Cefic Genel Direktörü Marco Mensink, Jacques Delors Enstitüsü tarafından kısa bir süre önce düzenlenen 'Re-think Europe' podcast'inde Avrupa'nın geleceğine ilişkin görüşlerini paylaştı. Marco, dayanıklı bir Avrupa endüstrisini korurken nasıl yeşil geçişin gerçekleştirebileceğine dair görüşlerini paylaştı ve yeni AB yetkisinden neler beklenebileceğini paylaştı.
Küresel talebin azalması, AB enerji fiyatlarının diğer bölgelerden daha yüksek olması, AB'nin düzenleyici ortamının giderek daha karmaşık hale gelmesi ve iklim nötrlüğüne geçişin giderek daha acil hale gelmesiyle birlikte, AB'de finansman ve yatırımların güvence altına alınması başarılı bir geçiş için kilit önem taşıyor.

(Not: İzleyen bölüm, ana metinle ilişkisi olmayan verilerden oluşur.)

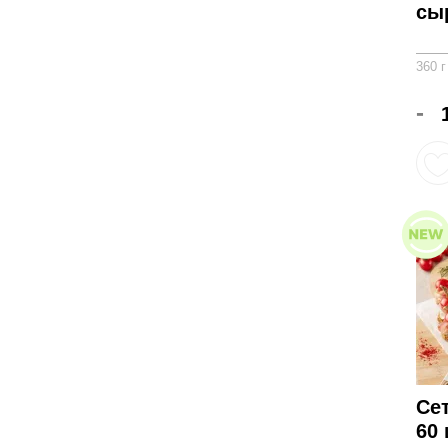
сы
360 г
-
Се
60 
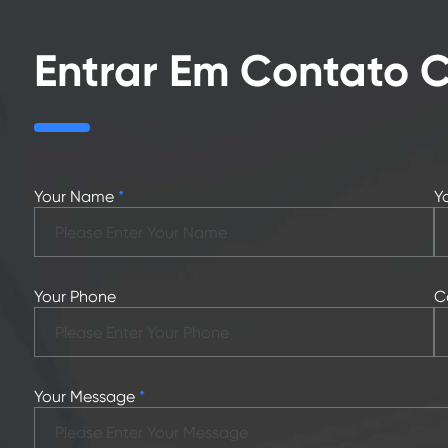
Entrar Em Contato
Your Name
*
Y
Your Phone
C
Your Message
*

“Talebin ortadan kalktığı bir dönemde bu büyük dönüşümden geçiyoruz. Sürdürülebilir ürünlere talep yokken, 2050 yılına kadar endüstrinin her yıl tarihsel ortalamasının 6.6 katı yatırım yapması istenmekte. Bu çok büyük bir rakam.”

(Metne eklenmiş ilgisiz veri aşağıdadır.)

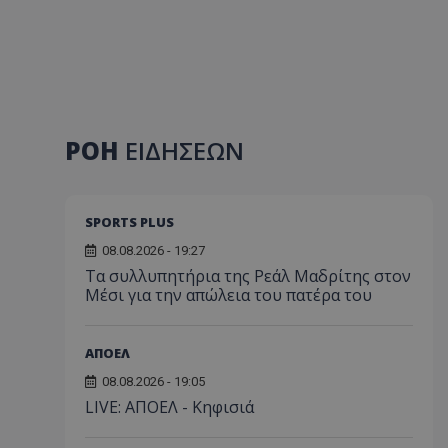
ΡΟΗ
ΕΙΔΗΣΕΩΝ
SPORTS PLUS
08.08.2026 - 19:27
Τα συλλυπητήρια της Ρεάλ Μαδρίτης στον
Μέσι για την απώλεια του πατέρα του
ΑΠΟΕΛ
08.08.2026 - 19:05
LIVE: ΑΠΟΕΛ - Κηφισιά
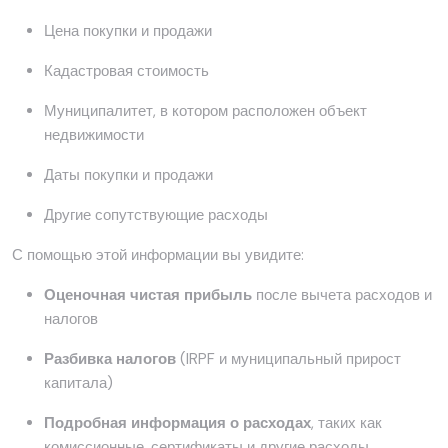
Цена покупки и продажи
Кадастровая стоимость
Муниципалитет, в котором расположен объект
недвижимости
Даты покупки и продажи
Другие сопутствующие расходы
С помощью этой информации вы увидите:
Оценочная чистая прибыль
после вычета расходов и
налогов
Разбивка налогов
(IRPF и муниципальный прирост
капитала)
Подробная информация о расходах
, таких как
комиссионные, сертификаты и другие расходы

Avrupa'da gaz fiyatlarının ABD'ye kıyasla 4.7 kat, elektrik fiyatlarının ise iki kat daha yüksek olduğunu belirten Marco, bu enerji fiyatlarının üzerine gidilmemesinin toplumsal risklerinin altını çizdi.
“Avrupa'da elektrik üretimini iki katına çıkarmamız gerekiyor. Herkes bir şey isterse fiyat artar. Fiyat yükselirse, vatandaşlar için enerji fiyatı karşılanamaz hale gelir. Bu da 2030'lara geldiğimizde sokaklarda daha önce hiç görmediğiniz kadar çok sarı yelekli görme riskiyle karşı karşıya kalacağımız anlamına geliyor.”
Böyle bir risk alınamaz, bu nedenle geçişin insanlar için adil olması ve trendin tersine çevrilmesi gerekiyor.
Marco, yatırımları teşvik etmek için mevzuatın basitleştirilmesi, verimliliği ve öngörülebilirliğinin önemini vurgulayarak, izinlerin bir yıldan kısa bir sürede verilebildiği Çin'deki hızlı izin süreci ile Avrupa'nın uzun prosedürlerini karşılaştırdı. “En basit izinler bile yıllar sürebiliyor” diyerek Avrupa'nın temiz enerjiye geçişini hızlandırmak için daha yalın, daha akıllı düzenlemeleri savundu. Neyi nasıl düzenlediğimizi yeniden düşünmemizi önerdi: Mario Draghi'nin son raporunda dile getirdiği 'kendini kısıtlama ilkesine' işaret ederek, Avrupa'nın, dünyanın Çin ve ABD gibi büyük oyuncularla çevrili küçük bir bölgesi olduğunu düşünerek kurallar koymamızı önerdi.
Önümüzdeki zorlu yolu kabul etmekle birlikte Marco dinleyicilere bir umut mesajı verdi:
“İnsanlar bir bölgeye yatırım yaparlar çünkü bir haraketlenme olduğunu ve bölgede iyimserlik ve sinerji olduğunu hissederler. Komisyon'un ortaya koyması gereken tek şey bu duygudur: AB Yeşil Mutabakatını uygulayacağız. Ve bir araya gelip tartıştığımız takdirde bu Mutabaktın gerçekleşmesi için her şey mümkün. Eğer bir sonraki Komisyon'un yaklaşımı bu olursa, yatırımları toplarız."
Aynı hedefe doğru ilerlemek için ortak bir amaç duygusu, Avrupa'nın ihtiyaç duyduğu yatırımları almasına yardımcı olacaktır.